Lucifer

Un'operazione vacua e presuntuosa che ci ricorda tutto quello che il cinema d'autore non dovrebbe essere

Soggetto e oggetto, primo piano e soggettiva. Lucifer di Gust Van den Berghe è la risultante esclusiva di questi due piani, il tentativo di far dialogare uno sguardo onnisciente che vede tutto e tutti e la rappresentazione dell’occhio stesso, perennemente aperto sul mondo. Terza parte di una trilogia ispirata alla cosmogonia dantesca, Lucifer alterna due uniche soluzioni espressive, entrambe estreme anche se in senso opposto. La prima ritorna per la maggior parte del film e nasce dal semplice espediente di un mascherino circolare, usato per delimitare l’immagine sullo schermo ad un perenne cerchio di dimensioni ridotte. La seconda è invece basata sull’uso del tondoscope, un particolare tipo di macchina da presa che permette di registrare e porre le immagini a 360° lungo una circonferenza piatta. Ritorna il cerchio dunque, ma se il mascherino limita l’immagine restituendo un’azione di spionaggio, il secondo ingloba l’intero oggetto della visione. Il primo è uno sguardo dall’alto in perenne soggettiva, il secondo è un primissimo piano assoluto. Il primo è la soggettiva di Dio e il secondo è il mondo intero che si riflette sulla superficie del suo occhio.

Affascinante e densa di discorsività filosofica e teologica, ma solo sulla carta, perché nell’atto pratico al costruzione estetica di Lucifer vale davvero pochissimo.
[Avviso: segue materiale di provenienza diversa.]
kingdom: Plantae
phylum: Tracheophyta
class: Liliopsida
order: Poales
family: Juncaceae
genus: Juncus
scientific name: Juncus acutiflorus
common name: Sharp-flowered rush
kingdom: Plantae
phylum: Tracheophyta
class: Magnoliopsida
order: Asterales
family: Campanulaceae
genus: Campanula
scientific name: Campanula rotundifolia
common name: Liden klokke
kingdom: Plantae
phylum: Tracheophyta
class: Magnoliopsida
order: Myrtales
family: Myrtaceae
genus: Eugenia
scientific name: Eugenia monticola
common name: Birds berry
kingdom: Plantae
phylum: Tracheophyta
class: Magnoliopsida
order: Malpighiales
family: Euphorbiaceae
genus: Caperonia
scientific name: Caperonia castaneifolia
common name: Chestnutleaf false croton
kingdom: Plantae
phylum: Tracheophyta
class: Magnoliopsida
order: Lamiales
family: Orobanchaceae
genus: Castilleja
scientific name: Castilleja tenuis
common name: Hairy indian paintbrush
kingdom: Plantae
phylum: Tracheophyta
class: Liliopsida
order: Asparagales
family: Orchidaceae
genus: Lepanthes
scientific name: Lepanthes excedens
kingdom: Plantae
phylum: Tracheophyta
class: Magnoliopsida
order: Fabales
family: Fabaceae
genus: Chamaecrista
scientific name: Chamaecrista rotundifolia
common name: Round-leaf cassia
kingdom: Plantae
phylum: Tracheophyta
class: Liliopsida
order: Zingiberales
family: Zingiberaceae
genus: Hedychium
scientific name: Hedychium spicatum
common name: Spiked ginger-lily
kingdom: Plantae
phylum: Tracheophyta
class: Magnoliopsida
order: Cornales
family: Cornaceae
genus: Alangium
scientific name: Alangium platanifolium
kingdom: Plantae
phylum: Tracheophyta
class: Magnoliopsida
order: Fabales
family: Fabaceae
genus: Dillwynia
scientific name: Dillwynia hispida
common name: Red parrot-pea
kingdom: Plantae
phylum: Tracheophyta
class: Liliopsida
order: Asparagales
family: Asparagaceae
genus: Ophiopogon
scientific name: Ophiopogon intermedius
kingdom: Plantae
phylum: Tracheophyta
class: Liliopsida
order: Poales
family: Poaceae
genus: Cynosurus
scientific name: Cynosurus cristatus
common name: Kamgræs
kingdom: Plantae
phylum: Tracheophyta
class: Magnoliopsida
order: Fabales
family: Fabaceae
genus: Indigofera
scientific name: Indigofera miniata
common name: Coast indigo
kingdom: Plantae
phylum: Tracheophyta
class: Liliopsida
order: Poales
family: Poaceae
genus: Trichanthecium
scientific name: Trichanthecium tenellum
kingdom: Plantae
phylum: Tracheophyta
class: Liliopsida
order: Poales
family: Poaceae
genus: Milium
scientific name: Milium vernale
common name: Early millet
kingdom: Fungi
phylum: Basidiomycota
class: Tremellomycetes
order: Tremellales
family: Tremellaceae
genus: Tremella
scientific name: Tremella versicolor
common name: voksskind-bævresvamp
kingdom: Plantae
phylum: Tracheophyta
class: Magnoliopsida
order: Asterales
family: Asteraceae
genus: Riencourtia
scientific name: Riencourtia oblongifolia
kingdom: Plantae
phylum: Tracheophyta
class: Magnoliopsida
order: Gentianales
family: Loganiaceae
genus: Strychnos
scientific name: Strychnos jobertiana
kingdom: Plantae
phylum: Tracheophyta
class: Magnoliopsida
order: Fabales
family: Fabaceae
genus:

Il film di Van den Berghe è infatti un’operazione tanto appariscente quanto vacua, adatta allo spettatore interessato maggiormente ad esporre un proprio pensiero piuttosto che a riflettere sul film stesso. Lucifer sembra lanciare suggestioni continue ma in realtà tutto ciò che può suscitare è un dialogo tra sordi, un dibattito tra un film pretenzioso e vuoto e uno spettatore lanciato in digressioni intellettuali partite da una base che non c’è. E’ un film che ammicca, che si piega al peggior stereotipo di cinema autoriale rappresentandone di fatto la morte. E non bastano le incursioni farsesche o i rimandi pasoliniani a salvare un’opera che si nutre consapevolmente della propria altezzosità, pontificando sulla trasfigurazione terrena e sulla linea di demarcazione tra sacro e profano. La storia di questo Lucifero, giunto in un purgatoriale paesino messicano per tormentarne gli abitanti, gira a vuoto, anche quando apre scenari potenzialmente interessanti come l’apertura di una stairway to heaven e il superamento della paura della morte attraverso l’accettazione della sua funzione di passaggio. E questo perché non può esserci alcun autentico senso del sacro in un’operazione così codificata e appariscente. L’occhio di Dio e il suo rapporto con il mondo è inerte, pretenzioso, configurando Lucifer come un banco di prova per l’occhio troppo intenzionato a trovare nel film qualcosa che di fatto non c’è.